* Questões propostas
1. Segundo o texto sobre Valdir Teles, em que cidade ele nasceu?
2. Por favor, continue o texto sobre Valdir Teles a partir do ponto em que ele termina.

* Documento de origem
A história de Valdir Teles, encerrada de forma breve e
incompreensível, se confunde com as linhas das inúmeras poesias que este
menestrel cantou e decantou pelo Brasil e pelo mundo afora. Filho da Paraíba,
mas legitimamente adotado por Pernambuco – São José do Egito, especificamente,
Valdir fez parte de um seleto e refinado grupo de embaixadores que carregavam
nas costas, além da viola, toda a cultura diversa e plural do Nordeste.
Nascido em
Livramento, no Cariri da Paraíba, Valdir veio para o Pajeú de Pernambuco ainda
criança. Por esta ocasião, fez um verso para ilustrar este momento de sua vida:
“Pai
vinha de São José/Com uma bolsa na mão/ Minha mãe abria a bolsa/ Me dava a
banda de um pão/ Porque se desse o pão todo/ Faltava pro meu irmão”.

* Dados de entrada
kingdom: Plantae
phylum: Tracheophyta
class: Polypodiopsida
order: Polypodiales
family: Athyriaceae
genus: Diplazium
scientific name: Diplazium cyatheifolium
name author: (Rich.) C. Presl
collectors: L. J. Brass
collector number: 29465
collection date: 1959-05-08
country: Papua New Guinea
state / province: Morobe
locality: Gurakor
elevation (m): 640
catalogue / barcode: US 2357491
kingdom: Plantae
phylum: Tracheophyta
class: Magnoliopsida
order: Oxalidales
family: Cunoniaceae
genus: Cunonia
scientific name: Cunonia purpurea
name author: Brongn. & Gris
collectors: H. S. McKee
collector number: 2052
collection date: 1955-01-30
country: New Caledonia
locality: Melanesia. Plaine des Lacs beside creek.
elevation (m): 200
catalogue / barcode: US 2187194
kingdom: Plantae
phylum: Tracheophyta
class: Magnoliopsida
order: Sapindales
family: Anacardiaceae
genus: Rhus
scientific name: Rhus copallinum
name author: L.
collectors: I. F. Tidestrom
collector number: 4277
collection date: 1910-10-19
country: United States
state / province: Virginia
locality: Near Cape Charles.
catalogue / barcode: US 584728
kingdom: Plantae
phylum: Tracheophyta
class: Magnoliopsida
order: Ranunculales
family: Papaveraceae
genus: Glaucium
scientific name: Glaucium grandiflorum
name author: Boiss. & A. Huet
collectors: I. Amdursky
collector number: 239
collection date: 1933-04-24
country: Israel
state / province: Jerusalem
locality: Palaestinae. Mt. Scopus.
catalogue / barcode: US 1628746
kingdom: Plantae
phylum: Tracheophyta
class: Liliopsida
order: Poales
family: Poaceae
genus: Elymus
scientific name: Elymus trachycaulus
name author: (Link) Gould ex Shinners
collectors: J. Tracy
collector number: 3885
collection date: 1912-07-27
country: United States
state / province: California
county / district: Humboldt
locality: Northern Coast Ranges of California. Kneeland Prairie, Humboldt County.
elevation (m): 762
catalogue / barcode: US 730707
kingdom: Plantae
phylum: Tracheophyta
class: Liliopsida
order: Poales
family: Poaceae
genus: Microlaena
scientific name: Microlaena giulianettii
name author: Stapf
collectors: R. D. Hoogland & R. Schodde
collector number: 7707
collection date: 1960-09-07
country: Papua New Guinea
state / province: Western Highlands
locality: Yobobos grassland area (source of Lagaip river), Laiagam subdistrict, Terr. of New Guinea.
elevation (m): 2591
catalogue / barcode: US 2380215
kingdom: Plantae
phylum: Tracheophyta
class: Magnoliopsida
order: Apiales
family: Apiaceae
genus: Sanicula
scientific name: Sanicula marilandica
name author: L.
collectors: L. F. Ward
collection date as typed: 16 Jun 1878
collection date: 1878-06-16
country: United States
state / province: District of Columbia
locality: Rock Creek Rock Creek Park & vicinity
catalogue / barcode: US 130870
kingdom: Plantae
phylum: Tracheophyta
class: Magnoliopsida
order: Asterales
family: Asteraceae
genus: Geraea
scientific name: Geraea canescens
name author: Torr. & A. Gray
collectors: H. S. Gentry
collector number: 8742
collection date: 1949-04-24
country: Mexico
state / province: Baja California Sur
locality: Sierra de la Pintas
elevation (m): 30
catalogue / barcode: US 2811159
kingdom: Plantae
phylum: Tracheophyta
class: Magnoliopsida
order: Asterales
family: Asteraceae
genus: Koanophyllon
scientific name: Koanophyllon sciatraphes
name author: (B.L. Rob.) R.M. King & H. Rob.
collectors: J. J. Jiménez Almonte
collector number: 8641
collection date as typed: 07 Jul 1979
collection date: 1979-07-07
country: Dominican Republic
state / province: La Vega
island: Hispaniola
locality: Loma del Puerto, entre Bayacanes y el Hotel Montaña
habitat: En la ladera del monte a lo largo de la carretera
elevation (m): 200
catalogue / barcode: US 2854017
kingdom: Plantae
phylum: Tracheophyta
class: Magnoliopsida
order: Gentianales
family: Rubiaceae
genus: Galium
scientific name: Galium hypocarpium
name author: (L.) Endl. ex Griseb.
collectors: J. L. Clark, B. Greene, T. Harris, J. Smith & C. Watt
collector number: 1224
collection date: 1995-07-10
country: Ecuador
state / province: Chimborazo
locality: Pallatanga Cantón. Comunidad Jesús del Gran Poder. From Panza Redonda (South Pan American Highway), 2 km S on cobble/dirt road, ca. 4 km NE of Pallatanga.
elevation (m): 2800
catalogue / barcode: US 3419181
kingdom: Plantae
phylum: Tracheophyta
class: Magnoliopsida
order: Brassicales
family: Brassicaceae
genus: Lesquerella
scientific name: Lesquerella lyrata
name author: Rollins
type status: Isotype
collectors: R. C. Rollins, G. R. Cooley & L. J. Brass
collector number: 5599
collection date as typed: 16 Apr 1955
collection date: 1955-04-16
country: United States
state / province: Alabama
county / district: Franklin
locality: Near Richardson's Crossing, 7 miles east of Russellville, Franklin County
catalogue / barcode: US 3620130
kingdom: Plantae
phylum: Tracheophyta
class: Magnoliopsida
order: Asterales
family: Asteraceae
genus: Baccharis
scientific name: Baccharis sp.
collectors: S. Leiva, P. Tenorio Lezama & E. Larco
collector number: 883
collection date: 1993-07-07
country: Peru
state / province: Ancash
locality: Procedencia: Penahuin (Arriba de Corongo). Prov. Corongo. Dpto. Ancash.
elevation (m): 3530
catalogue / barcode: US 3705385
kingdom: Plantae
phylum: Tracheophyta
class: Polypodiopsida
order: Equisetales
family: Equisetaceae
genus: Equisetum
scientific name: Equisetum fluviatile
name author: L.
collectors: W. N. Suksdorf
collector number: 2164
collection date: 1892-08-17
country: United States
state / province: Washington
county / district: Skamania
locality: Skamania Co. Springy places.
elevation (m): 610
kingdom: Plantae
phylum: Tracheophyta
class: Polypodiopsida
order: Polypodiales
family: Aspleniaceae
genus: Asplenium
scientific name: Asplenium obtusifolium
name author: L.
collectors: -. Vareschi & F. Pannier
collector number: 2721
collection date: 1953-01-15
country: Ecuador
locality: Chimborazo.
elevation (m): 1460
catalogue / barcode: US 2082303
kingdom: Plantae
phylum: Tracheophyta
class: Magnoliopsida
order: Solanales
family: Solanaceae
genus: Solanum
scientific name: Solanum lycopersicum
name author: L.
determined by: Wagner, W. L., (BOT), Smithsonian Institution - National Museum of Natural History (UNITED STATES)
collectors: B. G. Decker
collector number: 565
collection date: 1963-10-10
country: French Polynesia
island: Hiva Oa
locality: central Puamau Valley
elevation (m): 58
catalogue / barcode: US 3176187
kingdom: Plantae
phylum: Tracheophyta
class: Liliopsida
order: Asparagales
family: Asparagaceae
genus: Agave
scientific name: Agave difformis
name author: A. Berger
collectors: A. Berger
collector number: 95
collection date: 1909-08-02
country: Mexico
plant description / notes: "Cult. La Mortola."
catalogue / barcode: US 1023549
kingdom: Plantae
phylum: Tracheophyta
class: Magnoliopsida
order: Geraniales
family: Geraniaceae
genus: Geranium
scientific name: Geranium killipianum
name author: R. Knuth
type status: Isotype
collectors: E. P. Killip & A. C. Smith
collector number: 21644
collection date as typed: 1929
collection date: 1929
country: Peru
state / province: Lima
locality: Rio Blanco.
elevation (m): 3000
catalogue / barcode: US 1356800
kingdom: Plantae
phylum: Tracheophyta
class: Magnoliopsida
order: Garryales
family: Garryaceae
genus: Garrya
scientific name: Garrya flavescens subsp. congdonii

* Respostas
1. Em Livramento, no Cariri da Paraíba.

2.
Aos 11 anos de
idade, ficou órfão de pai. Primogênito de 4 irmãos, Valdir tornou-se o provedor
do lar, passando a empunhar a enxada em meio as lavouras para sustentar sua
família. Aos 19 anos, optou por sair do sertão e com destino a Bahia, tornou-se
operário em regiões de usinas como Sobradinho, Itaparica e Paulo Afonso. Nas
horas vagas, como forma de complementar a renda, também exerceu a função de
fotógrafo, à época chamado de retratista.
No fim dos anos
70, voltou ao sertão pernambucano. Na ocasião, foi apresentado aos poetas
Sebastião da Silva e Moacir Laurentino pelas mãos de outro mestre e gênio dos
versos, o poeta Zé de Cazuza. Valdir logo expôs seu talento nato e foi
convidado a apresentar um programa de rádio na cidade de Patos, quando
aproveitou a oportunidade para fixar residência no município paraibano.
A partir de então,
o talento de Valdir Teles deslanchou, revelando-se como um dos maiores
representantes do seu gênero no Nordeste. Ao lado de Lucio Silva, companheiro
de viola, gravou seu primeiro LP, e tornou-se figura popular não só nas rádios
onde conduzia programas, mas também em grandes eventos de cantoria, congressos
e festivais.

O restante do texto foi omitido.